Sandra Yi Reporting...A new report shows the number of Utah kids living in poverty fell by nearly 40 percent in the 19-90s.
Child advocates say that’s good news, but don't let the numbers fool you. The state has a high percentage of children. And 71 thousand live in poverty and 22 thousand of them -- in extreme poverty.
Terry Haven/Kids Count Coordinator, Utah Children: "SO EVEN THOUGH WE RANKED THIRD, THAT DOESN'T MEAN WE HAVE NO CHILDREN IN CRISIS OR WHO ARE AT RISK."
This Kids Count data report, released today, tracks the status of kids in the U-S for policy makers and advocates. It shows that, nationwide, kids' overall well being improved in the 90s and Utah ranks third among all states.

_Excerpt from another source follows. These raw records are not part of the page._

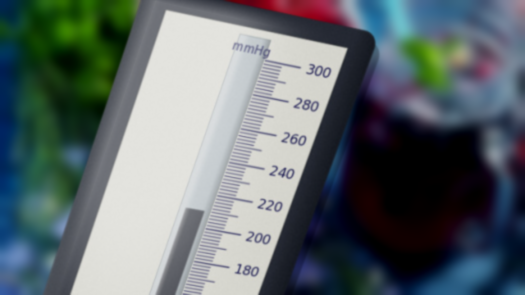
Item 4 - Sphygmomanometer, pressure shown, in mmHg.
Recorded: 210 mmHg
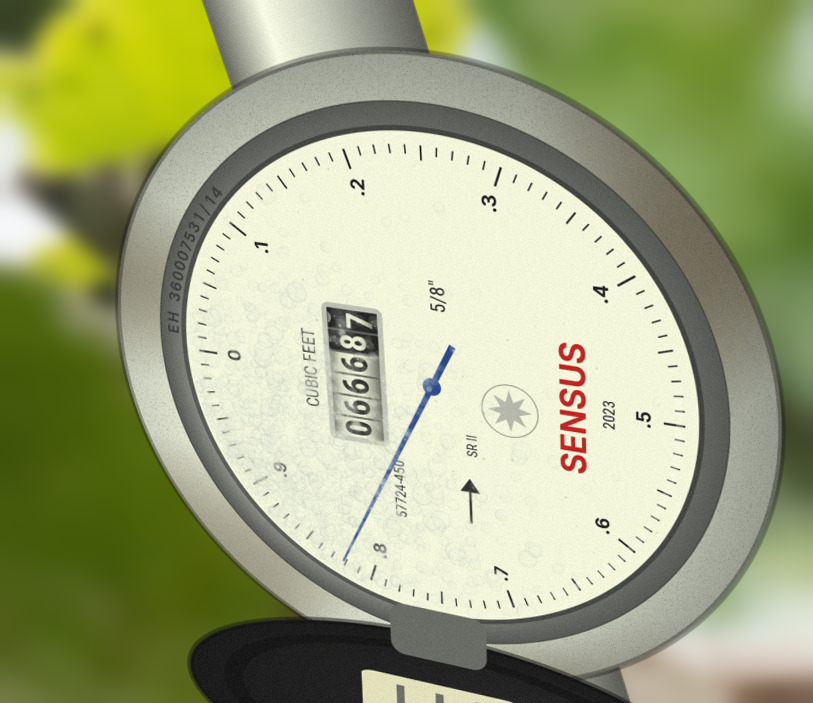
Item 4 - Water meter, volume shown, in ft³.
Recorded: 66686.82 ft³
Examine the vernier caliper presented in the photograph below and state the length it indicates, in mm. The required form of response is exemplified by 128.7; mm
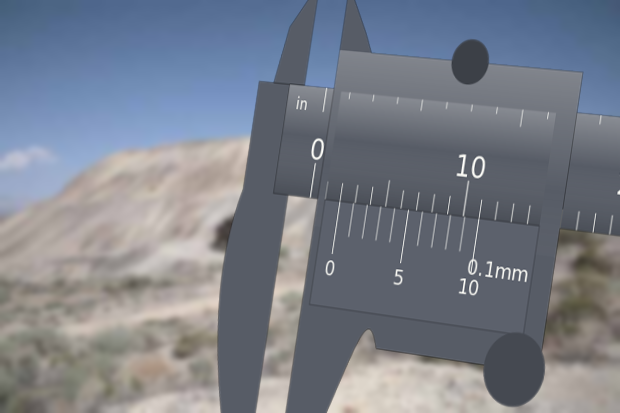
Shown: 2.0; mm
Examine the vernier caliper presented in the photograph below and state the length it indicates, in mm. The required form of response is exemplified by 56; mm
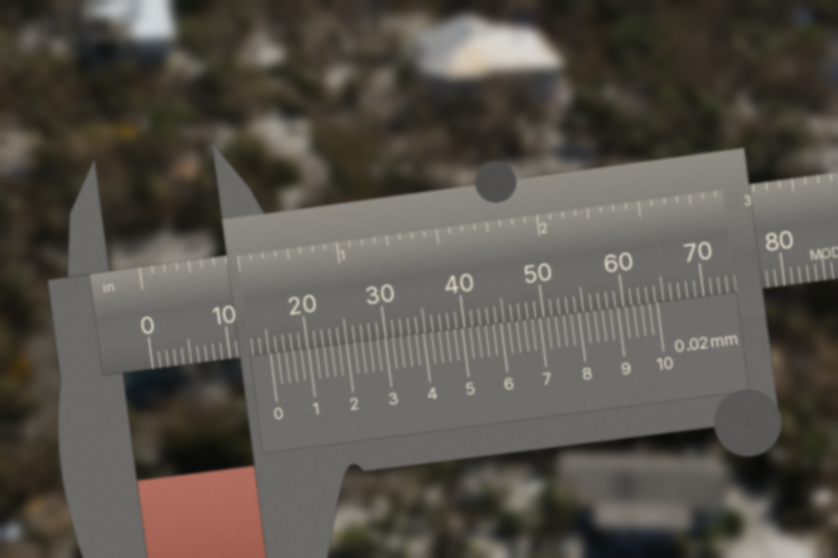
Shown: 15.2; mm
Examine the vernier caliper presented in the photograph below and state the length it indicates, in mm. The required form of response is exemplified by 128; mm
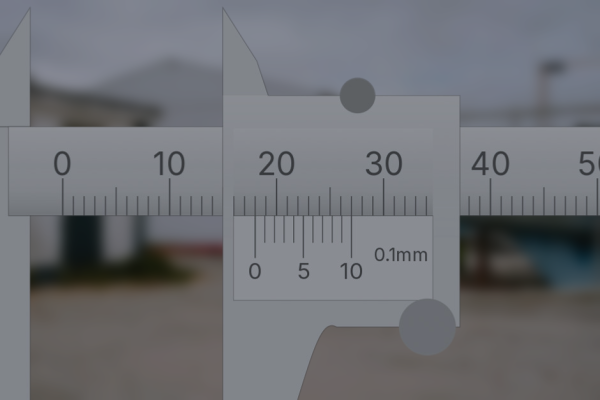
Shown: 18.0; mm
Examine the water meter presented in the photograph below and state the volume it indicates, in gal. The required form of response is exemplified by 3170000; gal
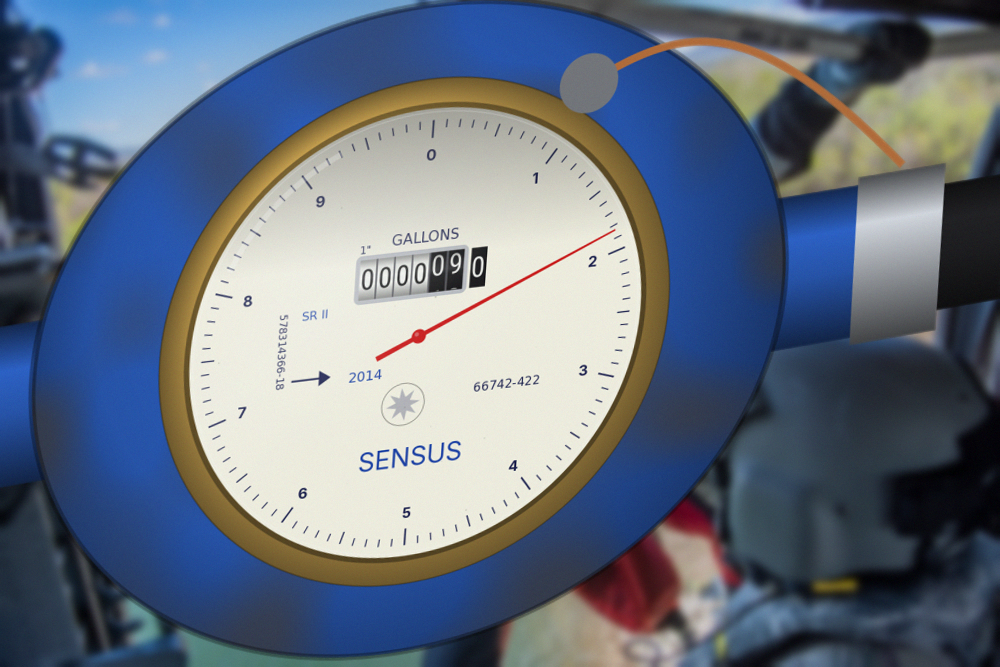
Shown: 91.8; gal
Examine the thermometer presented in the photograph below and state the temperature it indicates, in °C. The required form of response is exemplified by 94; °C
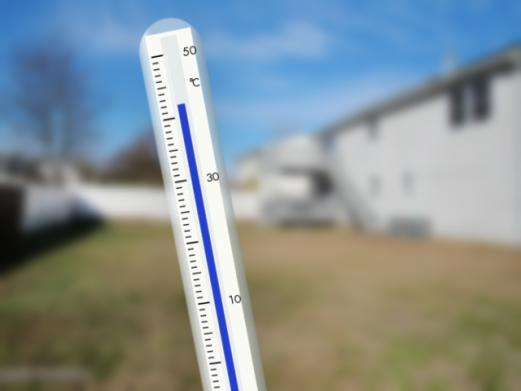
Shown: 42; °C
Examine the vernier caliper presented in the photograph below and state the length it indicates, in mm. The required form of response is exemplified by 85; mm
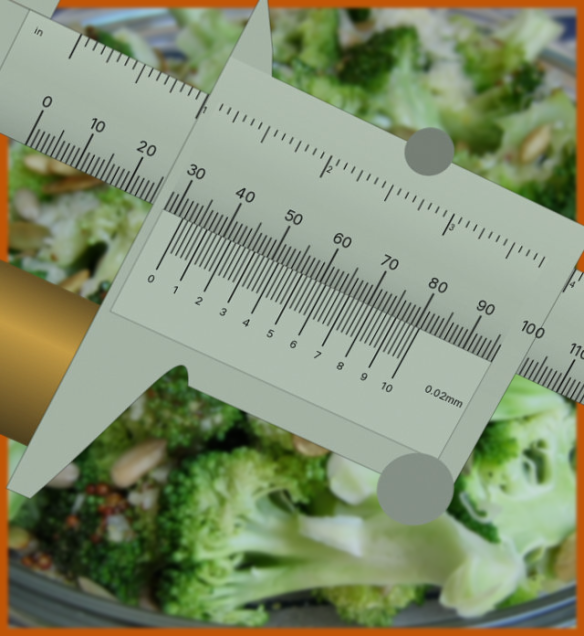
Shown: 31.8; mm
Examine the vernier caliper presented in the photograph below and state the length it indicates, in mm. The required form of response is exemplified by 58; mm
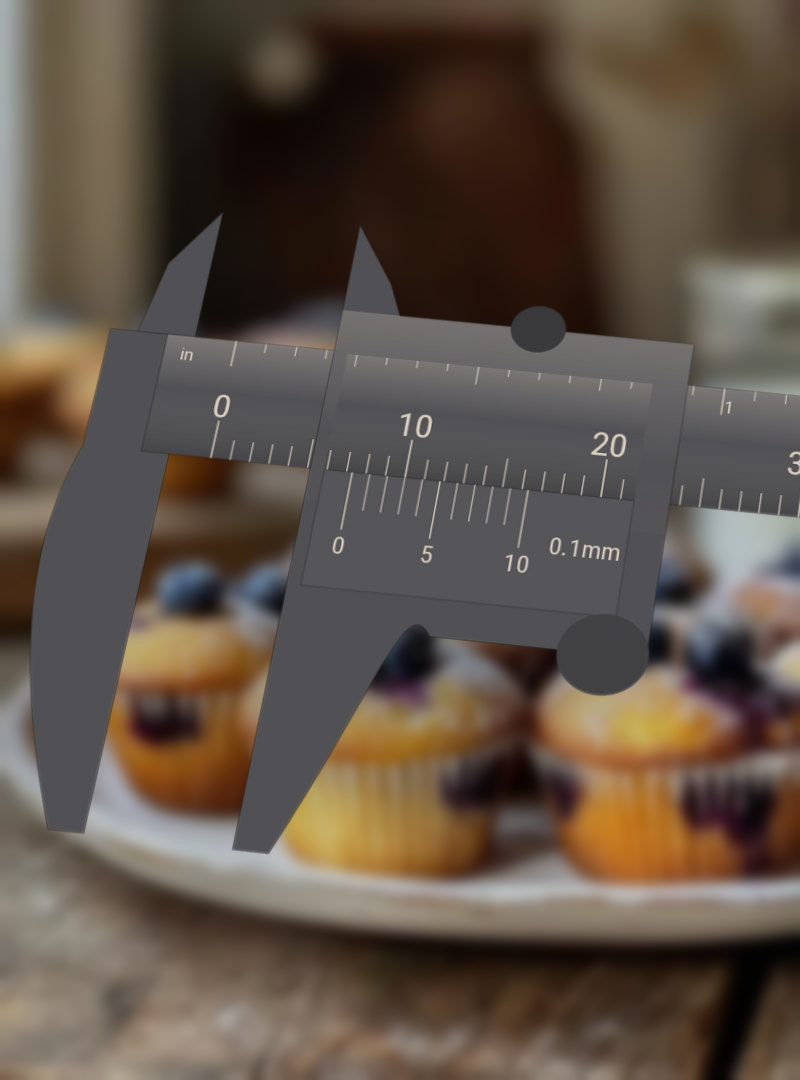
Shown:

Utah's teen birth rate fell by 19 percent.
The child death rate also decreased to 20 deaths per 100 thousand children between 1 to 14 years old. That's close to, but still lower than the national average.
Terry Haven/Kids Count Coordinator, Utah Children: "YOU DON'T WANT TO GET INTO THAT DANGER OF PATTING YOURSELF SO HARD ON THE BACK THAT YOU BREAK YOUR ARM."
Advocates worry about poor, working families because they're paying more for basic necessities like food and housing. And for more than half of them, housing costs take up more than 30 percent of their incomes.
They say many families will often have to choose between paying for such things like bills and health care.
Terry Haven/Kids Count Coordinator, Utah Children: "IT PUTS THE FAMILIES ON A VERY SLIPPERY EDGE THAT CAN BE KIND OF DANGEROUS. WE DON'T WANT THEM TO MAKE THOSE KINDS OF CHOICES AND YET THAT'S HAPPENING."
The report also shows states including Utah had more babies born with low birth weights and more single parent families.